The Geffrye Museum is one of my favourite places in London. The museum has 11 British period rooms that span from the 1600s to the present day. Each room “represents the main living space used by a family and their guests. How people would have lived in the rooms, alongside the furnishings, lighting and heating, show how homes and home life have changed over time, reflecting changes in society, behaviour, style, taste and the wider world.” For my final major project, I am planning to create an installation, possibly a room, set in a key moment in history. I visited the museum to see how they captured the past and brought it to life for a modern audience.

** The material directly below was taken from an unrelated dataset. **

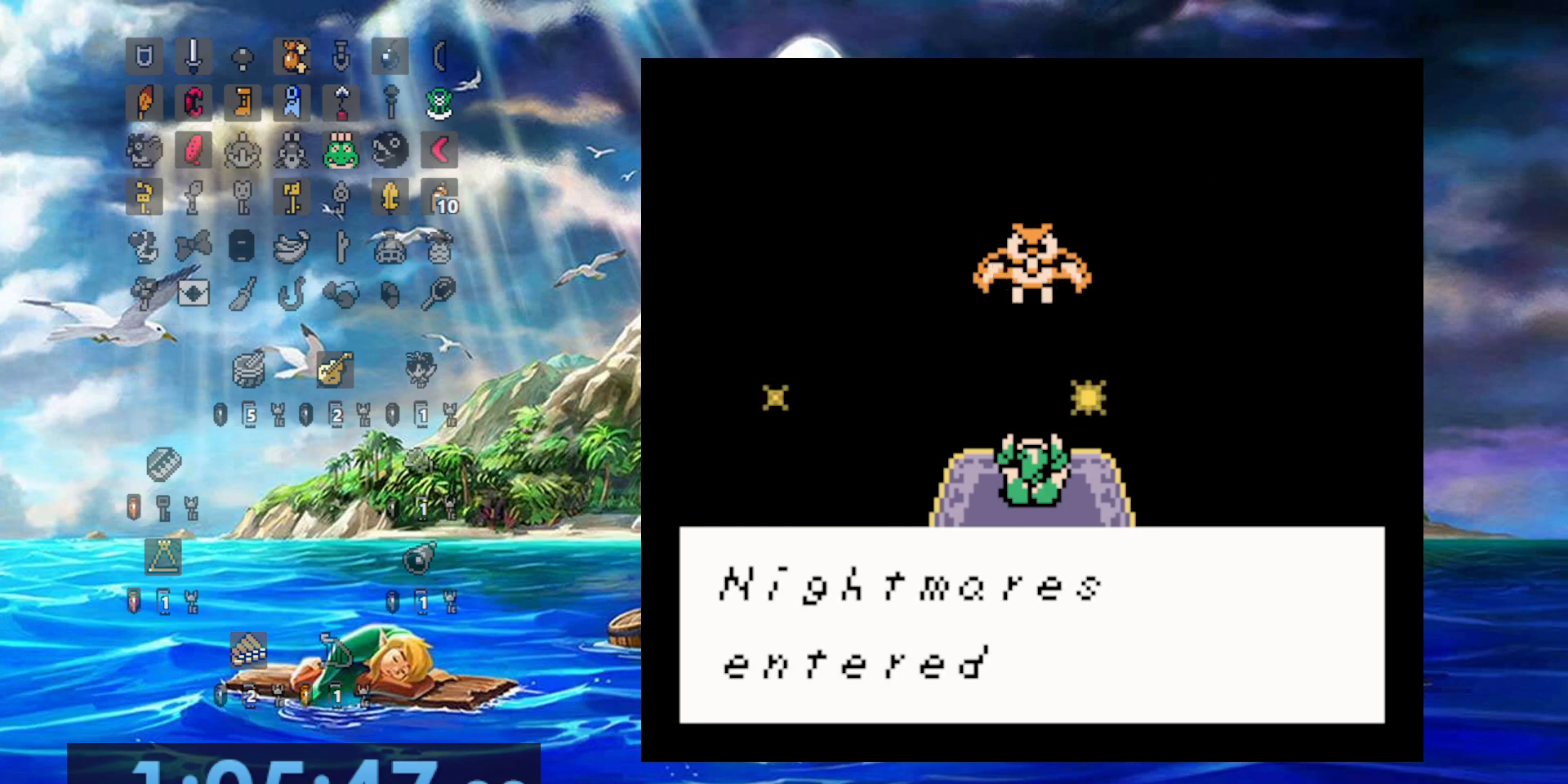
{"dt_ms": 500, "buttons": ["B"], "events": [[117, "B", "up"], [133, "A", "down"], [233, "A", "up"], [250, "B", "down"], [367, "A", "down"], [433, "B", "up"], [467, "A", "up"], [500, "B", "down"]]}
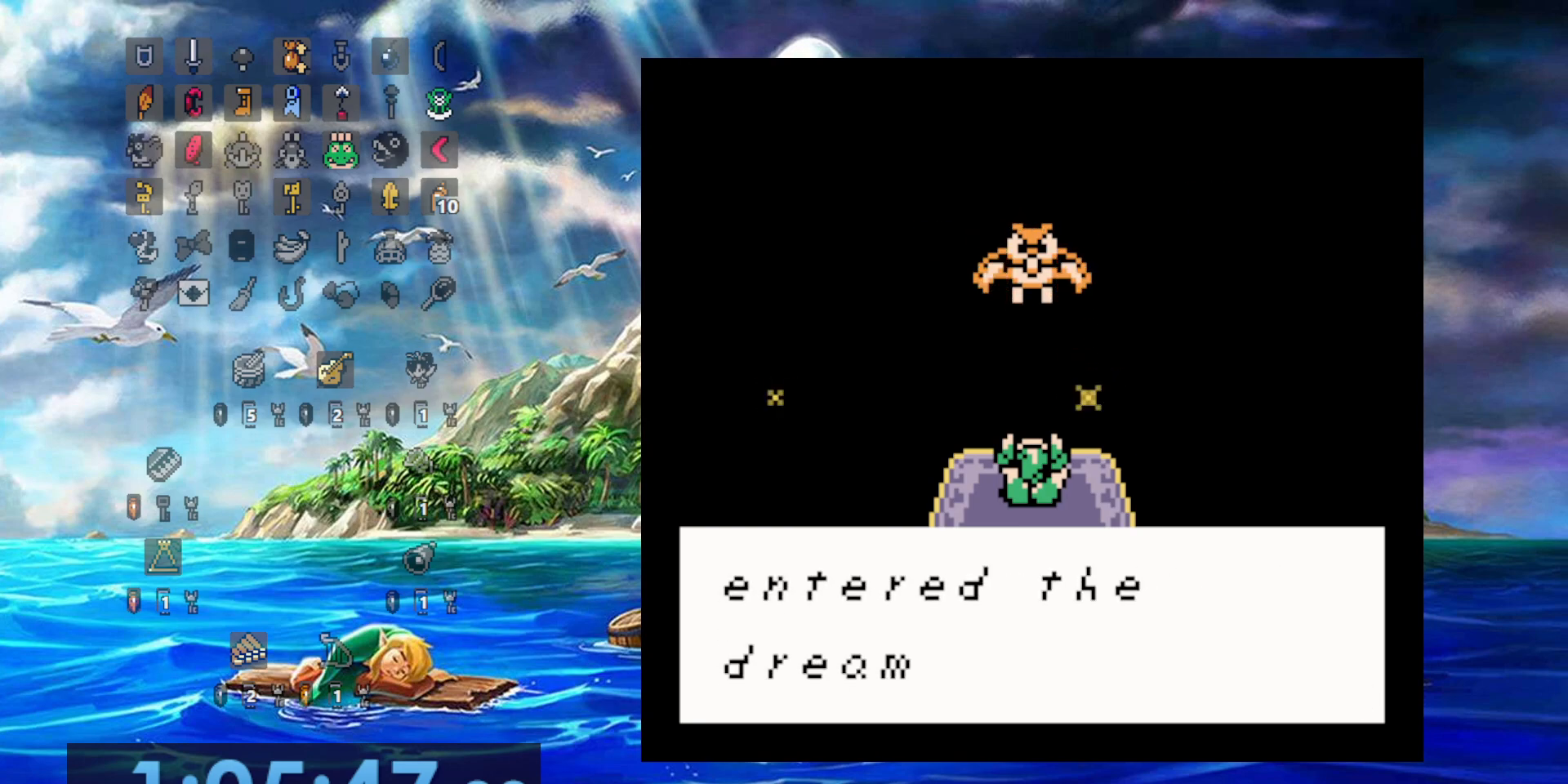
{"dt_ms": 500, "buttons": [], "events": [[83, "A", "down"], [150, "B", "up"], [183, "A", "up"], [250, "B", "down"], [367, "A", "down"], [417, "B", "up"], [450, "A", "up"]]}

The museum is a quirky and fun place, that is educational in both its historical and artistic knowledge. It was really useful to see a fully organised 1960s living room in the flesh, as you were able to get a real sense of the designs in both the furniture and colour schemes. There are a lots of greens, yellows and browns – earthy tones that are not too ‘showy’ or ‘flashy’. The spider plants and large wooden furniture sets are accurate to that period, as they were very popular and common at the time. It’s great to see a snapshot into these 11 periods of history, learning what has changed and what has been more consistent – how technology has developed, and the influence world events had on design.
Despite being impressed by the realistic nature of the museum scenes, there was still a barrier between you and the historic setting. You were not allowed to walk in the room and get close to the individual features and objects. Not being able to be immersed in the room completely meant there was still quite a static feeling, as the history wasn’t brought to life to its full potential. It would have been interesting to have a more interactive element, with possibly, in the more recently set rooms, a TV set or radio playing something relevant to the time. In my final installation, I want the history and story to take over someone’s view and close off the outside world.
I would definitely recommend visiting The Geffrye Musuem in Hoxton, London. It’s an interesting and fun day out, and it’s free!